What to work on ->
Copy every line below word for word, leaving out the pictures.

Dataset excerpt ->
-- Opening Marker --
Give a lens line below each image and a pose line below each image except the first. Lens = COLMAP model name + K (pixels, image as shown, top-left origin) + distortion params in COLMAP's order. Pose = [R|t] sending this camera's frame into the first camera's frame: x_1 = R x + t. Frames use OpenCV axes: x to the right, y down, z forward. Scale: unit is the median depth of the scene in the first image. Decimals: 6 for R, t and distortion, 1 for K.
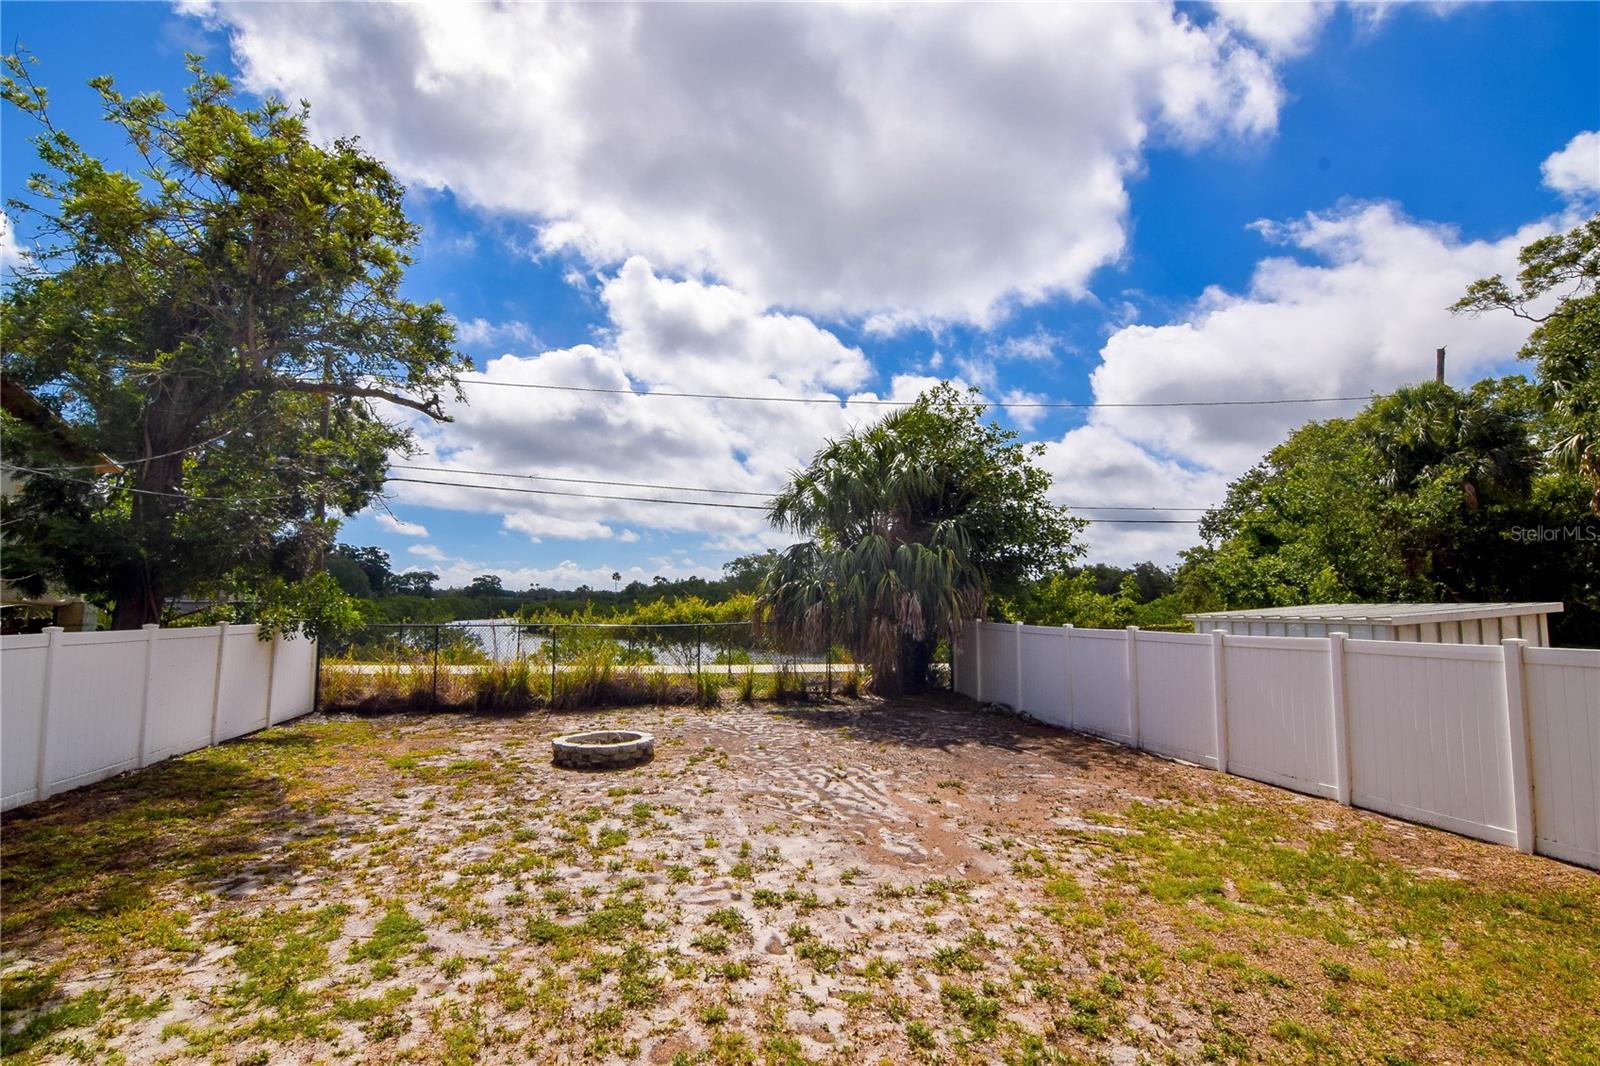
lens RADIAL K [[749.9, 0, 800.0], [0, 749.9, 533.0], [0, 0, 1]] dist [-0.029269, -0.000373]
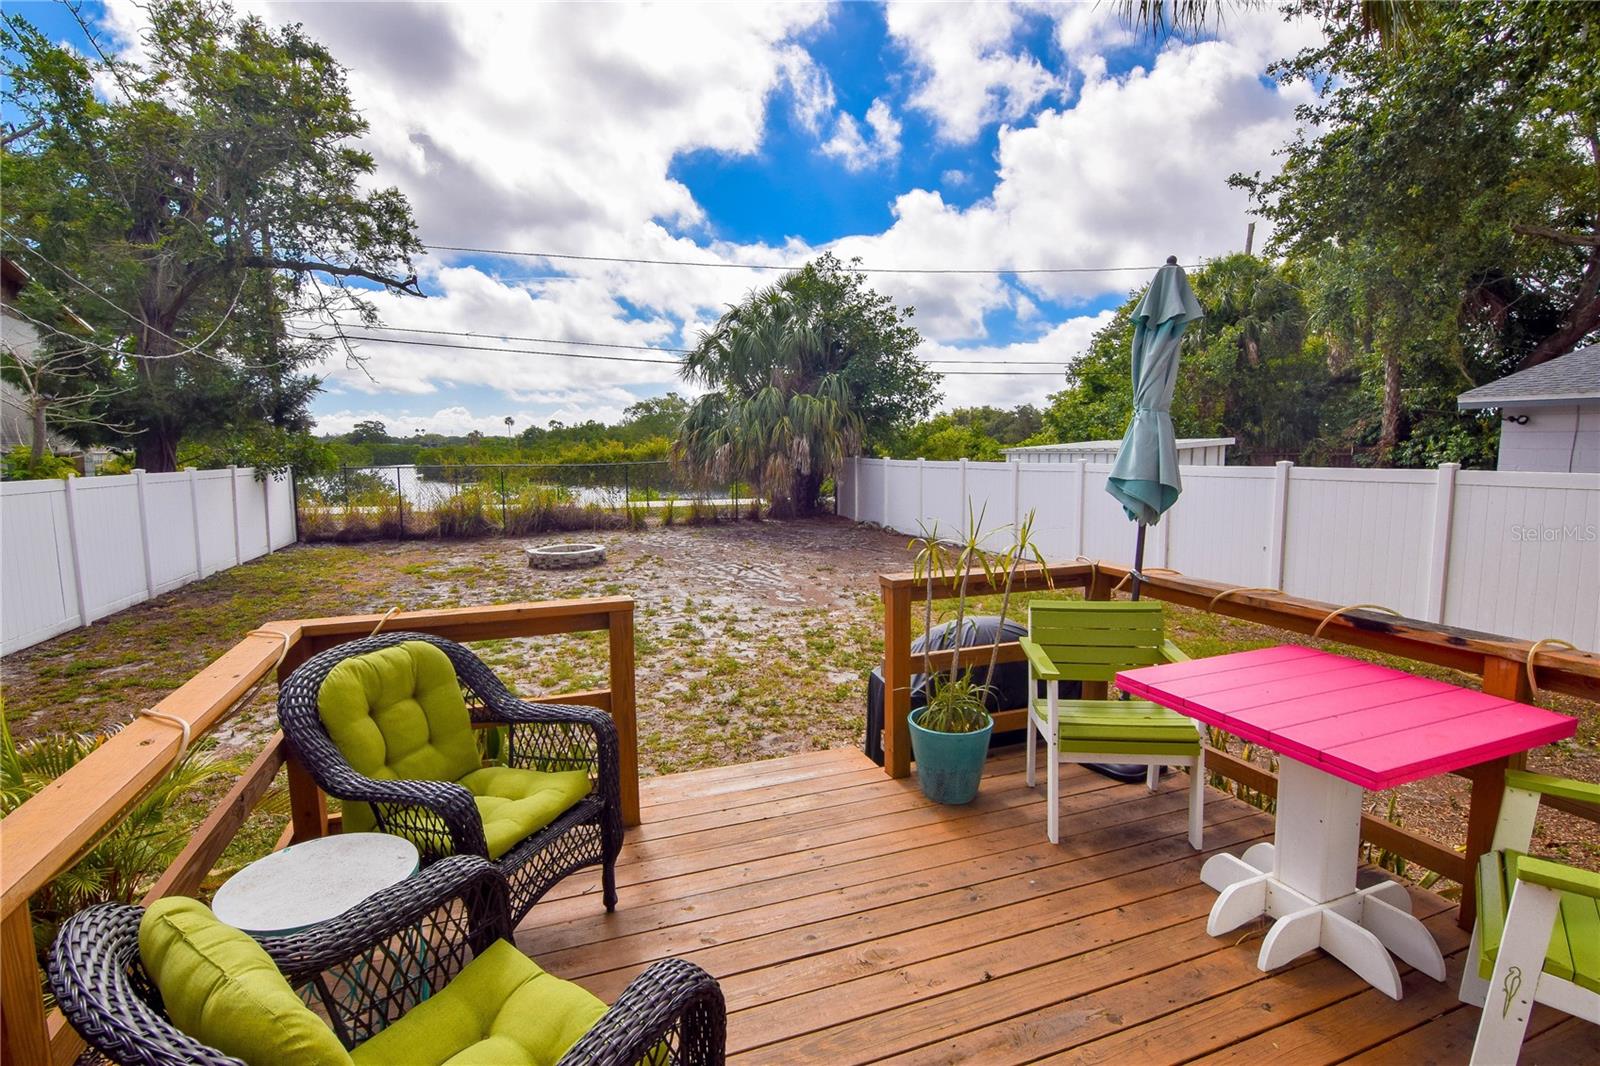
lens RADIAL K [[789.1, 0, 800.0], [0, 789.1, 533.0], [0, 0, 1]] dist [0.004441, -0.000562]
pose [[0.991406, -0.025744, 0.128263, -0.025507], [-0.000520, 0.979664, 0.200646, -0.022306], [-0.130820, -0.198989, 0.971231, -0.292425]]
-- Closing Marker --
Exercise solution ->
Give a lens line below each image and a pose line below each image except the first. Lens = COLMAP model name + K (pixels, image as shown, top-left origin) + distortion params in COLMAP's order. Pose = [R|t] sending this camera's frame into the first camera's frame: x_1 = R x + t. Frames use OpenCV axes: x to the right, y down, z forward. Scale: unit is the median depth of the scene in the first image. Decimals: 6 for R, t and distortion, 1 for K.
lens RADIAL K [[749.9, 0, 800.0], [0, 749.9, 533.0], [0, 0, 1]] dist [-0.029269, -0.000373]
lens RADIAL K [[789.1, 0, 800.0], [0, 789.1, 533.0], [0, 0, 1]] dist [0.004441, -0.000562]
pose [[0.991406, -0.025744, 0.128263, -0.025507], [-0.000520, 0.979664, 0.200646, -0.022306], [-0.130820, -0.198989, 0.971231, -0.292425]]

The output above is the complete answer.